Apart from long stages of over 30kms through some of the world’s most twisty roads which carried a new warning of “serious physical harm or death including total destruction of the vehicle”, we decided that 190 to 200kmh was the safest way through. It wasn’t the safest way for the contents of today’s lunch, which was held in the soon to be built car park of the Burnie sports, recreation and Tasmanian tiger field. Who doesn’t like seven kinds of meat including Tasmanian Devil, Tiger and road kill covered with a gravy that has been carefully stored in the Burnie Museum since the first white settlers arrived in 1865?

But other than projectile vomiting and amoebic dysentery (where the amoeba are able to burrow through the intestinal wall and spread through the bloodstream to infect other organs, such as the liver, lungs and brain) things were pretty hunky dory.

Anyway, long hours in the car lead to thoughts of how to improve this great country of ours.

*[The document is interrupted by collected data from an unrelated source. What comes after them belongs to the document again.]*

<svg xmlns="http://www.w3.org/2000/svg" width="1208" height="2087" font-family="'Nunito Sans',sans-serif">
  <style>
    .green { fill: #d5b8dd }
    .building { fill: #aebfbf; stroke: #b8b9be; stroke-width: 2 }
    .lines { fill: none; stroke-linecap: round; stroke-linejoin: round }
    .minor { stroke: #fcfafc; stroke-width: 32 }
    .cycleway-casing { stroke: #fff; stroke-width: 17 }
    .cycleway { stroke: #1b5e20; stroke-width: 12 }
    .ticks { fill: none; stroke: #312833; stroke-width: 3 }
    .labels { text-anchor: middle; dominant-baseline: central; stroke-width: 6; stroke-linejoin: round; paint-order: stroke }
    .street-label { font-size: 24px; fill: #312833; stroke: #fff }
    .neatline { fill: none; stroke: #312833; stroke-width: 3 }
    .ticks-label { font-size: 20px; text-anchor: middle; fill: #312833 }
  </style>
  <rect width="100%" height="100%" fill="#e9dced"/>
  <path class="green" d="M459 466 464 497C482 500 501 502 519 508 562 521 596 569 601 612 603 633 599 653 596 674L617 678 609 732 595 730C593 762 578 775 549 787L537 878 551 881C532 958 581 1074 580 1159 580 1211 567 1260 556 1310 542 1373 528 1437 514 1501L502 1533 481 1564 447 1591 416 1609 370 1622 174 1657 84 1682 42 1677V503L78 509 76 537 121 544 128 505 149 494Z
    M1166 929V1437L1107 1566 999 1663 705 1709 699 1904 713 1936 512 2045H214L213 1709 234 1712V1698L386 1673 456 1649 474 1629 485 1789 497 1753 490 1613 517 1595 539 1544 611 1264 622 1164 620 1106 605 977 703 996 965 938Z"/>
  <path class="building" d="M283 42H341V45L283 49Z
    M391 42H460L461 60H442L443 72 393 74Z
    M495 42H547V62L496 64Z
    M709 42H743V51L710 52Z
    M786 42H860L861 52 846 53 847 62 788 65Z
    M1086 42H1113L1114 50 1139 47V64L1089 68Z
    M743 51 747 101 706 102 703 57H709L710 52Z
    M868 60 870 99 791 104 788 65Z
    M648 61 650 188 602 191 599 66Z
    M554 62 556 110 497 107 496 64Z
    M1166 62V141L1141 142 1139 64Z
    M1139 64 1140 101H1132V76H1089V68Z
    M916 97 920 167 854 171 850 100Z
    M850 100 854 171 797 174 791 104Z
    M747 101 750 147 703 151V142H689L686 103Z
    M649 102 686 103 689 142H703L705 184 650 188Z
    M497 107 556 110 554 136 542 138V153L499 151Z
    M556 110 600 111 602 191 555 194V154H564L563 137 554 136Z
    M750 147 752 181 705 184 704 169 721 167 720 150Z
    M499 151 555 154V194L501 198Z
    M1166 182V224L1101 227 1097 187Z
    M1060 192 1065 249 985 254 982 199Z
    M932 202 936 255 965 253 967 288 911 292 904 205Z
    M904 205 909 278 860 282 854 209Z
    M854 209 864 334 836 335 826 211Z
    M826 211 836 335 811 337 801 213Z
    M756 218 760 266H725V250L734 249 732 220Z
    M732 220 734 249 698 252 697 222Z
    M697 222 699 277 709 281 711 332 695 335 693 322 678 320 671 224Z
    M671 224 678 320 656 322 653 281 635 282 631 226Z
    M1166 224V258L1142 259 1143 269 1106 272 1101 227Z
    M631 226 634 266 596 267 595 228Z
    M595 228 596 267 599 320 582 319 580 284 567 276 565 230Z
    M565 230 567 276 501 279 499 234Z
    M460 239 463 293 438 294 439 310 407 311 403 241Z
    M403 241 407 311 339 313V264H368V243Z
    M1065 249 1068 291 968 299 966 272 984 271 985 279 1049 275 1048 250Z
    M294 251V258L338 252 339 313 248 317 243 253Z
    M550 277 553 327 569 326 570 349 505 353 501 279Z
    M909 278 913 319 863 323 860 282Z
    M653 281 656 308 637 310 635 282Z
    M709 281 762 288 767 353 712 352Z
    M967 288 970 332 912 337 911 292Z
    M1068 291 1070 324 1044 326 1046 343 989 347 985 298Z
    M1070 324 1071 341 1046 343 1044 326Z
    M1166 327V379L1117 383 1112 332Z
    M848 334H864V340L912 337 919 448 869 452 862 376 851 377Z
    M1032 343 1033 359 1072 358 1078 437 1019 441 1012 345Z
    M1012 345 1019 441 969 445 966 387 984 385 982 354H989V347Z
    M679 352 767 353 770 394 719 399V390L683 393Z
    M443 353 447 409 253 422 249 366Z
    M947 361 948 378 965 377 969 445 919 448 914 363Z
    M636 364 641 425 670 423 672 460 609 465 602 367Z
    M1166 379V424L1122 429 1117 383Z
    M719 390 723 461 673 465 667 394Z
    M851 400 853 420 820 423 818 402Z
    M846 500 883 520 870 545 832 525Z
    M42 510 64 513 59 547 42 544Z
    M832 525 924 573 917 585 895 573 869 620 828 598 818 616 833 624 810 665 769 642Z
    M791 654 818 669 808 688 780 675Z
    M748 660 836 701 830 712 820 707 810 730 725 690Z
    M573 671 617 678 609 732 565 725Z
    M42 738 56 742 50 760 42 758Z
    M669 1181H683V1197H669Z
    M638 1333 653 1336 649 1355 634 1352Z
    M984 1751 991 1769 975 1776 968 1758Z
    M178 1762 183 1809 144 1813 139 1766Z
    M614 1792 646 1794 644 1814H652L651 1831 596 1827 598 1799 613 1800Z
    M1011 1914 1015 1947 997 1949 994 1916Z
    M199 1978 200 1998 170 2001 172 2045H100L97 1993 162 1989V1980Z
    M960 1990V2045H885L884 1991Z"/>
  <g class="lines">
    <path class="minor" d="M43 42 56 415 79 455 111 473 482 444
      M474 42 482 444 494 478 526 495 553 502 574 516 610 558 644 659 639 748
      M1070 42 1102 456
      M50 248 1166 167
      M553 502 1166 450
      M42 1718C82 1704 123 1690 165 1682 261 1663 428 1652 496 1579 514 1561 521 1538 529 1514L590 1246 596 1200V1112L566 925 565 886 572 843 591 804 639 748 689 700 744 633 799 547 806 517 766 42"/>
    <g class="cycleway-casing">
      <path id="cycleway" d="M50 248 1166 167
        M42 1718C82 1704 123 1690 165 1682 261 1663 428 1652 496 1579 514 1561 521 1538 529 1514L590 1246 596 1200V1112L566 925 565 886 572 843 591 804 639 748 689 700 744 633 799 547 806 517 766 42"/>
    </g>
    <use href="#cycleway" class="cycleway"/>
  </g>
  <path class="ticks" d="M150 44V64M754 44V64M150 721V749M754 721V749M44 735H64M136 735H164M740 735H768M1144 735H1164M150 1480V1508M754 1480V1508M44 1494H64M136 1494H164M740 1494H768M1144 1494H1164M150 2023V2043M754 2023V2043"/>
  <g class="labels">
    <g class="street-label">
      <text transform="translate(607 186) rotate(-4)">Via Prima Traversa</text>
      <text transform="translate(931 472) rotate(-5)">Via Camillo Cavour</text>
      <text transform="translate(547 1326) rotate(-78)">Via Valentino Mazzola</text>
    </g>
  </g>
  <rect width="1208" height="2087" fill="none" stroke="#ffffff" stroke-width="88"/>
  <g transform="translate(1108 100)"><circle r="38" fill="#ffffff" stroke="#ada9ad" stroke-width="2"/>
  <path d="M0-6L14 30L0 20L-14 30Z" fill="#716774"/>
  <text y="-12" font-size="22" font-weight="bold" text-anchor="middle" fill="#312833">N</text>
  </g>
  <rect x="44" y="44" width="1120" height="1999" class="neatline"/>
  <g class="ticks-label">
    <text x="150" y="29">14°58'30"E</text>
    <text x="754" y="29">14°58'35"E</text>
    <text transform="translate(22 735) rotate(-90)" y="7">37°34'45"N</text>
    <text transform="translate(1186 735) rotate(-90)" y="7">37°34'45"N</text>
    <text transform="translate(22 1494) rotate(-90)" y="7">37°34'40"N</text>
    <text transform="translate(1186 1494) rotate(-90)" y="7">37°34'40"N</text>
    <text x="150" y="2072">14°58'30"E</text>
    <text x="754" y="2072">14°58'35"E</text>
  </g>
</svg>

We have come up with a beauty. Friends, beer consumption in Australia is tragically dropping as young people move to unAustralian bevvies like cider and espresso martinis. Our thought is that, just like free milk was delivered to every primary school nationwide (and left in the summer sun for three hours) we should unite together as one and tell our government to deliver free beer to every school and day care facility to introduce the young ones to a healthier and more nutritious option.